***** Provided data *****
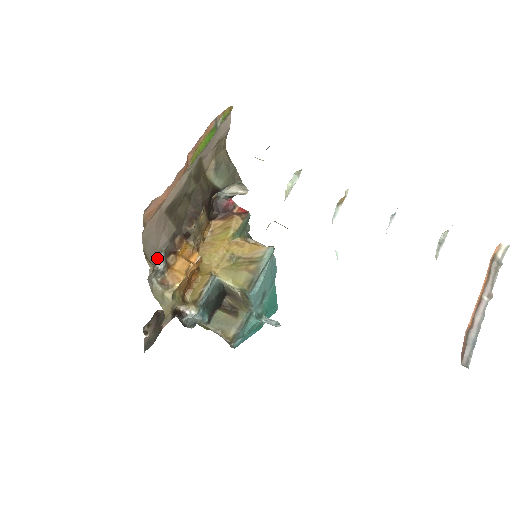
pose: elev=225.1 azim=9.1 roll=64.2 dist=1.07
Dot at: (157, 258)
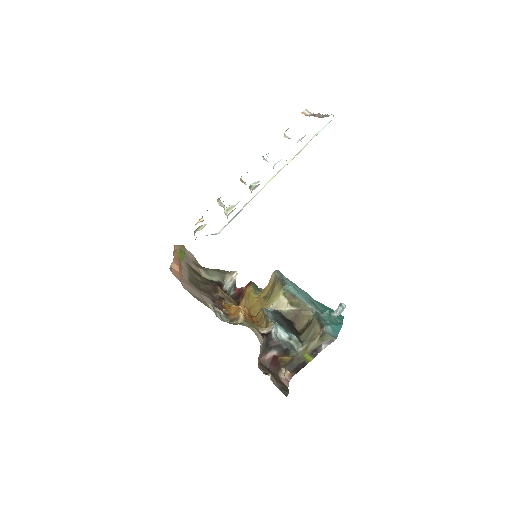
Dot at: occluded
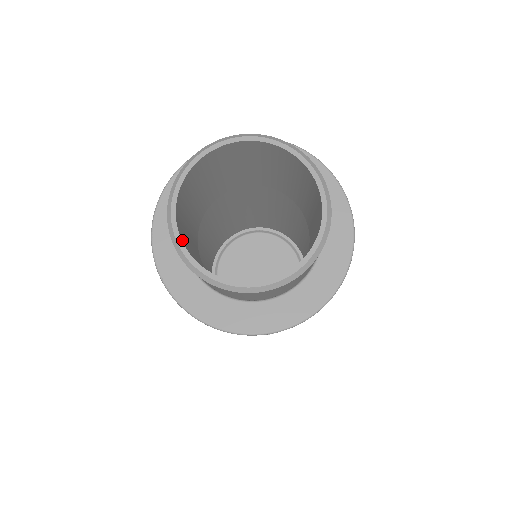
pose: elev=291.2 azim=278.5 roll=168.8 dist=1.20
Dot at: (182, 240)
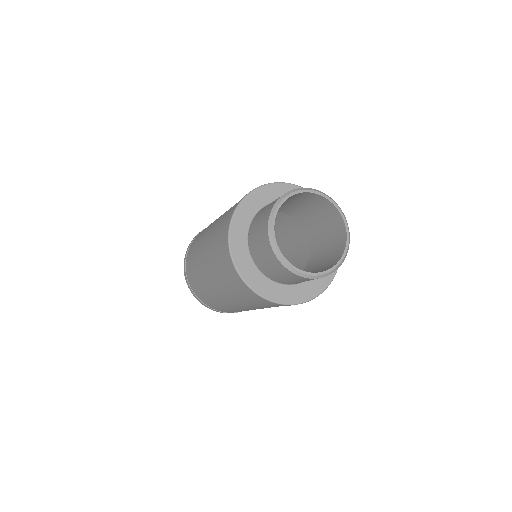
Dot at: (301, 271)
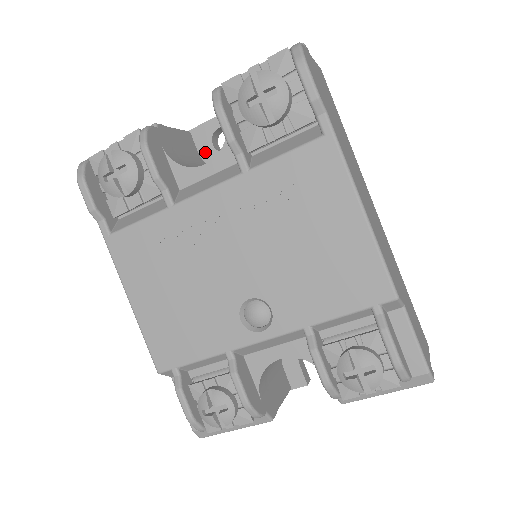
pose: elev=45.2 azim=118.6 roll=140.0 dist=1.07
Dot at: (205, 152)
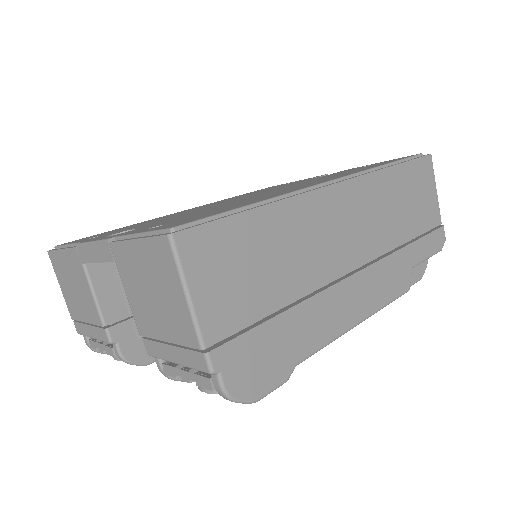
Dot at: occluded
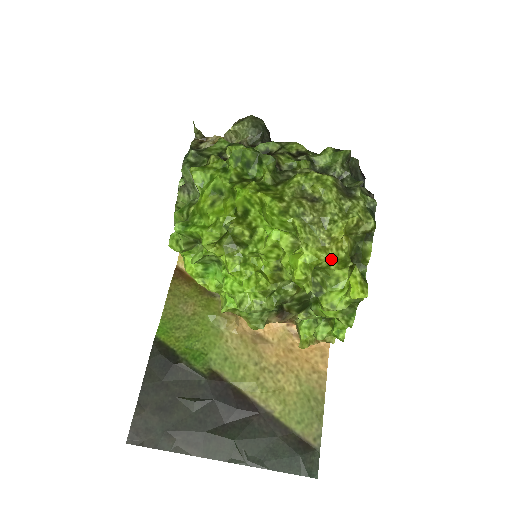
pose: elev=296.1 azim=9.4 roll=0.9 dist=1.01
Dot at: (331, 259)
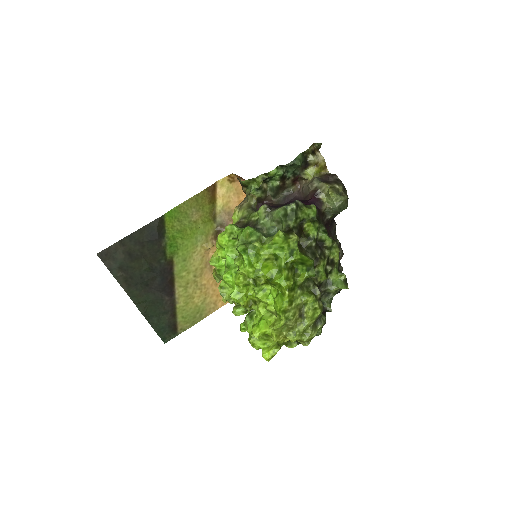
*****
Given task
List each line above that contains the string "dist".

Exercise response
pose: elev=225.1 azim=9.1 roll=64.2 dist=1.07
pose: elev=291.2 azim=278.5 roll=168.8 dist=1.20
pose: elev=45.2 azim=118.6 roll=140.0 dist=1.07
pose: elev=296.1 azim=9.4 roll=0.9 dist=1.01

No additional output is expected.